Vodafone report reveals extent of government info requests
Law Enforcement Disclosure Report: Irish Government’s refusal to confirm lawful intercepts
6 June 2014 | 0
In an unprecedented move, Vodafone has released details of government eavesdropping on communications in 29 countries.
In its “Law Enforcement Disclosure Report”, Vodafone describes how it complies with the requirements of various governments “which require us to disclose information about our customers to law enforcement agencies or other government authorities, or to block or restrict access to certain services”.
“Our customers have a right to privacy which is enshrined in international human rights law and standards and enacted through national laws. Respecting that right is one of our highest priorities: it is integral to the Vodafone Code of Conduct which everyone who works for us has to follow at all times,” said Vodafone.
The report states that “refusal to comply with a country’s laws is not an option”, and says that Vodafone’s licence to operate would be put at risk, as well as potential sanctions against employees, in a territory where the company did not comply.
Ireland is included in the disclosure report, which quotes Postal and Telecommunications Acts from 1983, 1999 and 2009, as well as the Communications Act of 2011, as the legal frameworks by which the Irish Government can make requests for information and intercepts.
Vodafone said that it has complied with 4,124 request for “Communications Data”, but under the heading of “Lawful Interceptions”, the report says that “Whilst local laws do not expressly prohibit disclosure, we asked the authorities for guidance and have been informed that we cannot disclose this information”.

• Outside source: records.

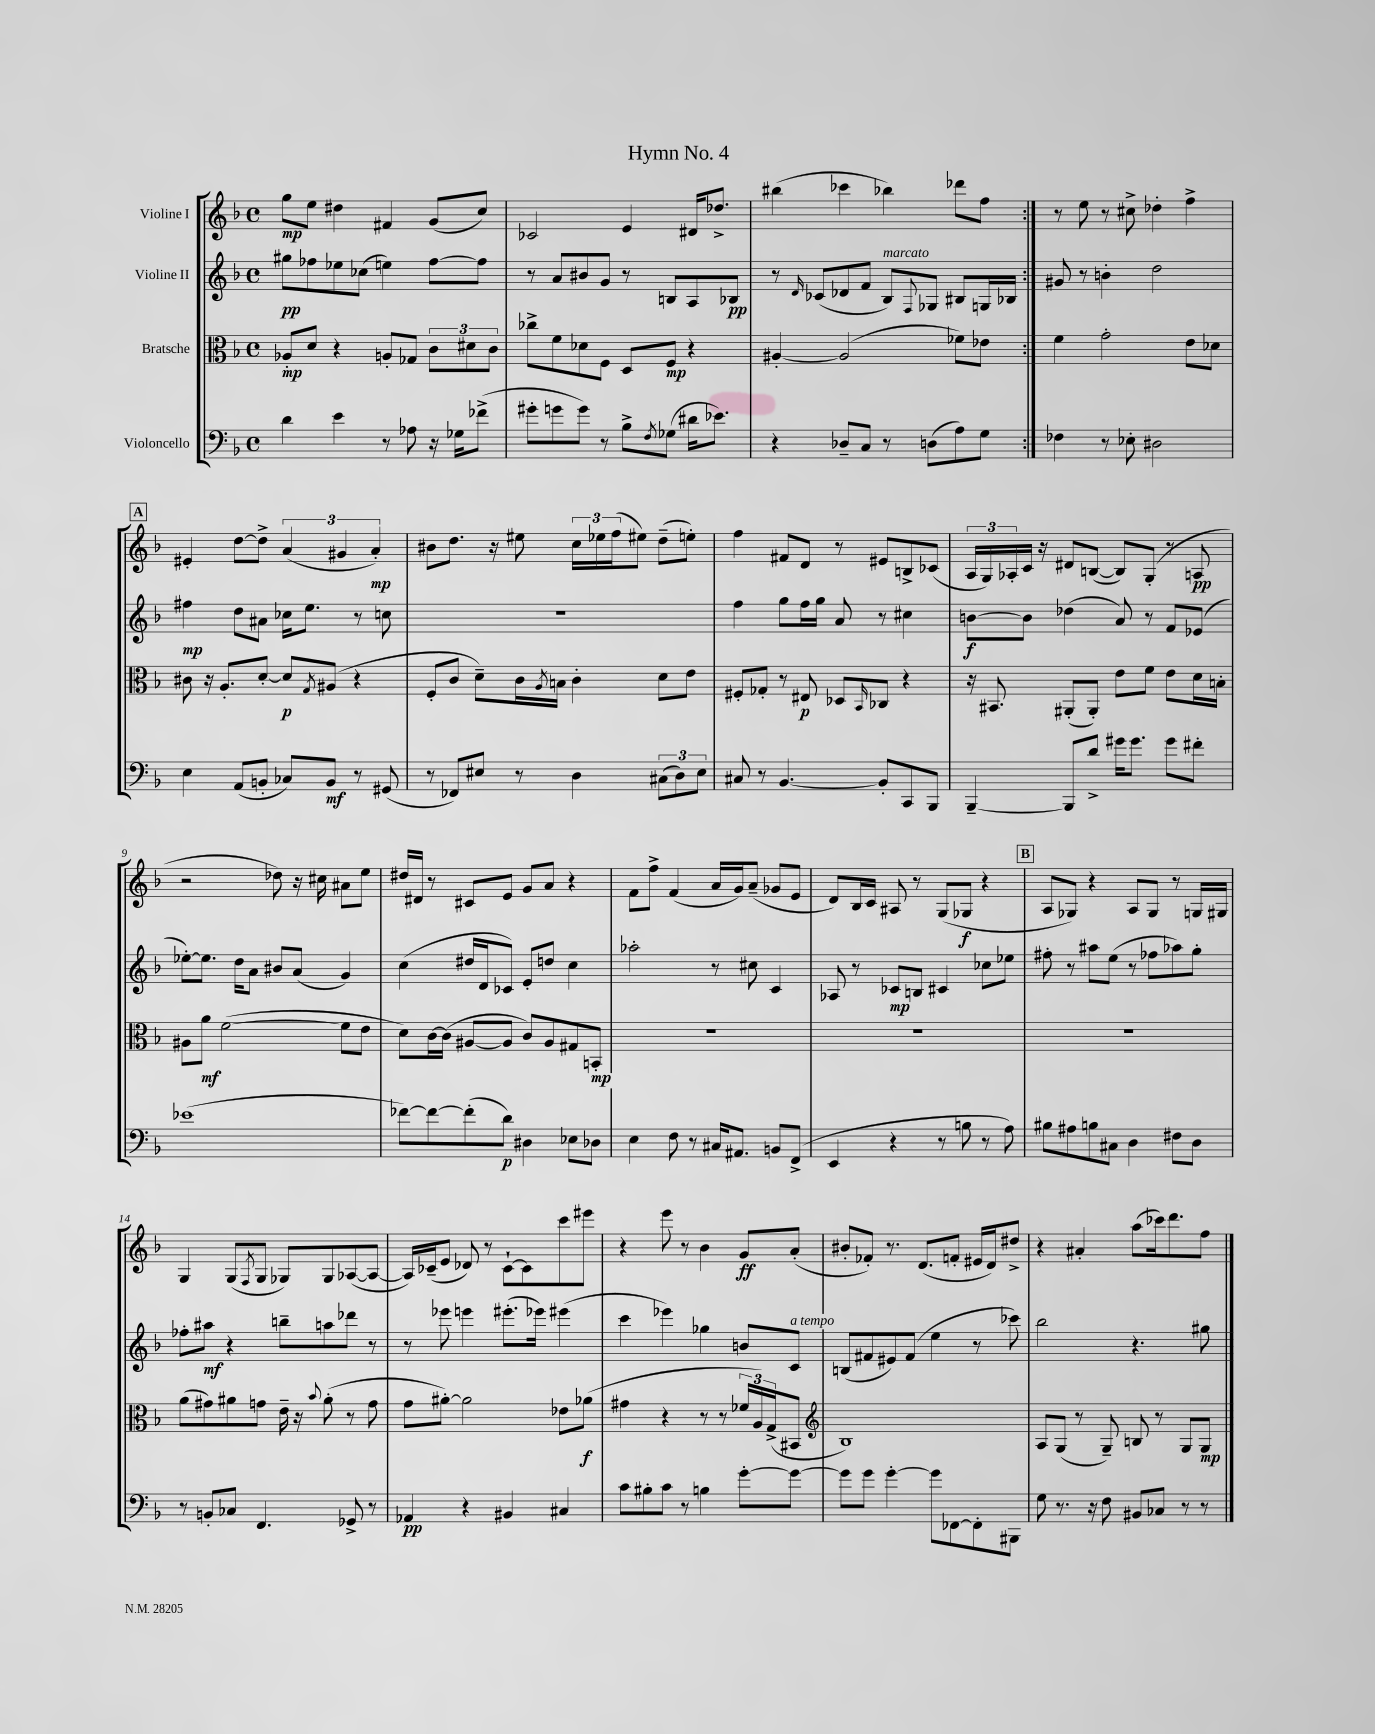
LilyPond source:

\header { title = "Hymn No. 4" }
<<
\new StaffGroup <<
\new Staff = "s0" \with { instrumentName = "Violine I" } {
    \clef treble \key f \major \defaultTimeSignature \time 4/4
    \repeat volta 2 { g''8\mp e''8 dis''4 fis'4 g'8( c''8) |
    ces'2 e'4 dis'16 des''8.-> |
    bis''4( ces'''4 bes''4) des'''8 f''8 | }
    r8 e''8 r8 cis''8-> des''4-. f''4-> |
    \mark \markup { \box "A" } eis'4-. d''8~ d''8-> \tuplet 3/2 { a'4( gis'4 a'4-.\mp) } |
    bis'8 d''8. r16 eis''8 \tuplet 3/2 { c''16 ees''16 f''16( } eis''8) d''8--( e''8-.) |
    f''4 fis'8 d'8 r8 eis'8 b8-> ces'8( |
    \tuplet 3/2 { a16 g16) aes16-. } c'16 r16 dis'8 b8~( b8) g8-.( r8 a8\pp |
    r2 des''8) r16 cis''16 ais'8 e''8 |
    dis''16 dis'16 r8 cis'8 e'8 g'8 a'8 r4 |
    f'8 f''8-> f'4( a'16 g'16) a'8--( ges'8 e'8 |
    d'8) bes16 c'16 ais8 r8 g8( ges8\f r4 |
    \mark \markup { \box "B" } a8 ges8) r4 a8 ges8 r8 g16 gis16 |
    g4 g8( \acciaccatura { f8 } g8 ges8) ges8 aes8~( aes8~ |
    aes16) ces'16--( e'8 des'8) r8 ces'8~-! ces'8 c'''8 eis'''8 |
    r4 e'''8 r8 bes'4 g'8\ff a'8-.( |
    bis'8-. fes'8-.) r8. d'8.( f'8-. eis'16 d'16) dis''8-> |
    r4 ais'4-. a''8( ces'''16) d'''8. f''8 \bar "|." |
}
\new Staff = "s1" \with { instrumentName = "Violine II" } {
    \clef treble \key f \major \defaultTimeSignature \time 4/4
    \repeat volta 2 { gis''8\pp fes''8 ees''8 ces''8( e''4) fes''8~ fes''8 |
    r8 a'8 bis'8 g'8 r8 b8 a8 bes8\pp |
    r8 \grace { d'16 } ces'8( des'8 f'8 bes8^\markup { \italic "marcato" }) \appoggiatura { f8 } ges8 bis8 g16 bes16 | }
    gis'8 r8 b'4-. d''2 |
    \mark \markup { \box "A" } fis''4\mp d''8 ais'8 ces''16 e''8. r8 c''8 |
    R1 |
    f''4 g''8 f''16 g''16 a'8 r8 cis''4 |
    b'8~\f b'8 des''4( a'8) r8 f'8 ees'8( |
    ees''8~-.) ees''8. d''16 a'8 bis'8 a'8( g'4) |
    c''4( dis''16 d'16 ces'8) e'8-. d''8 c''4 |
    aes''2-. r8 cis''8 c'4 |
    aes8 r8 ces'8\mp b8 cis'4 ces''8 ees''8 |
    \mark \markup { \box "B" } fis''8-. r8 ais''8 e''8( r8 fes''8 aes''8) g''8-. |
    fes''8-. ais''8\mf r4 b''8-- a''8 des'''8 r8 |
    r8 ees'''8 e'''4 eis'''8.-.( ees'''16) eis'''4( |
    c'''4 ees'''4) ges''4 b'8 c'8^\markup { \italic "a tempo" } |
    b8( fis'8 eis'8) fis'8( e''4 r8 ces'''8) |
    bes''2 r4. gis''8 \bar "|." |
}
\new Staff = "s2" \with { instrumentName = "Bratsche" } {
    \clef alto \key f \major \defaultTimeSignature \time 4/4
    \repeat volta 2 { aes8-.\mp d'8 r4 a8-. ges8 \tuplet 3/2 { c'8 dis'8 c'8 } |
    ces''8-> f'8 des'8 f8 d8 f8\mp r4 |
    ais4~-. ais2( fes'8) ees'8 | }
    f'4 g'2-. e'8 des'8 |
    \mark \markup { \box "A" } cis'8 r16 a8.-. d'8~-. d'8\p \acciaccatura { g8 } ais8( r4 |
    f8-. c'8 d'8--) c'16 \acciaccatura { a8 } b16 c'4-. d'8 e'8 |
    fis8-. ges8-. r8 eis8\p des8 \grace { bes,16 } ces8 r4 |
    r16 bis,8. ais,8-.( ais,8-.) e'8 f'8 e'8 d'16 b16-. |
    ais8 a'8\mf f'2~( f'8 e'8 |
    d'8) c'16~ c'16( ais8~ ais8 c'8) ais8 gis8 b,8-.\mp |
    R1 |
    R1 |
    \mark \markup { \box "B" } R1 |
    a'8( gis'8) ais'8 g'8 e'16-- r16 \appoggiatura { bes'8 } ais'8-.( r8 g'8 |
    g'8 ais'8~-.) ais'2 ees'8 aes'8\f( |
    gis'4 r4 r8 r8 \tuplet 3/2 { fes'16 a16) g16->( } bis,8 |
    \clef treble bes1) |
    a8 g8( r8 g8--) b8 r8 g8 g8\mp \bar "|." |
}
\new Staff = "s3" \with { instrumentName = "Violoncello" } {
    \clef bass \key f \major \defaultTimeSignature \time 4/4
    \repeat volta 2 { d'4 e'4 r8 aes8 r16 ges16 fes'8->( |
    gis'8-. g'8 g'8) r8 bes8-> \acciaccatura { f8 } ges8( dis'16 ees'8.) |
    r4 des8-- c8 r8 d8( a8) g8 | }
    fes4 r8 ees8-. dis2 |
    \mark \markup { \box "A" } e4 a,8( b,8-. ces8) b,8\mf r8 gis,8( |
    r8 fes,8) eis8 r8 d4 \tuplet 3/2 { cis8( d8) eis8 } |
    cis8 r8 bes,4.~ bes,8-. c,8 bes,,8 |
    bes,,4~-- bes,,8 d'8-> gis'16 gis'8. gis'8 fis'8-. |
    ees'1( |
    fes'8~) fes'8~ fes'8-.( d'8\p) dis4 ees8 des8 |
    e4 f8 r8 cis16 ais,8. b,8 f,8->( |
    e,4 r4 r8 b8 r8 a8) |
    \mark \markup { \box "B" } bis8 ais8 b8 cis8 d4 fis8 d8 |
    r8 b,8-. ces8 f,4. ges,8-> r8 |
    aes,4\pp r4 bis,4 cis4 |
    c'8 bis8-. c'8 r8 b4 g'8~-. g'8~ |
    g'8 g'8 g'4~-. g'8 fes,8~ fes,8-. bis,,8 |
    g8 r8. r16 f8 bis,8 ces8 r8 r8 \bar "|." |
}
>>
>>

This is a first for telecommunications companies, and shows the pressure that the sector is experiencing ever since the revelations of the US National Security Agency (NSA) surveillance programmes by Edward Snowden last year.
Despite European legislation on rights to privacy, it seems many individual governments go far beyond these strictures in gathering information on citizenry.
Vodafone said that its reasons for compiling and publishing the report was to explain the principles, policies and processes that were being followed when responding to demands from agencies and authorities which it is required to assist with law enforcement and intelligence-gathering activities, but also to explain the nature of the legal powers invoked by agencies and authorities in countries where it operates.
The report goes on to say that Vodafone wanted to disclose the aggregate number of demands received over the last year in each country of operation “unless prohibited from doing so or unless a government or other public body already discloses such information”.
“Compiling this report has been a very complex and challenging endeavour,” said Vodafone. “Given the sensitivity of any discussion of agency or authority activity in certain countries, it has also not been without risk. We set out to create a single disclosure report covering 29 countries on a coherent basis.”
The report is critical of EU member states which, despite overarching legislation, show little consistency or coherence in laws and practices.
“After months of detailed analysis, it has become clear that there is, in fact, very little coherence and consistency in law and agency and authority practice, even between neighbouring EU Member States,” says the report.
“There are also highly divergent views between governments on the most appropriate response to public demands for greater transparency, and public attitudes in response to government surveillance allegations can also vary greatly from one country to another.”
The tone of the report is very much one of frustration. It betrays an industry at odds with government demands one the one hand, and duty to customers on the other, with ethical statements of service and policy caught in the middle.
With this frank and critical report, Vodafone has to a certain extent, indemnified itself from consumer criticism while at the same time fuelling the debate around government eavesdropping on ordinary citizens.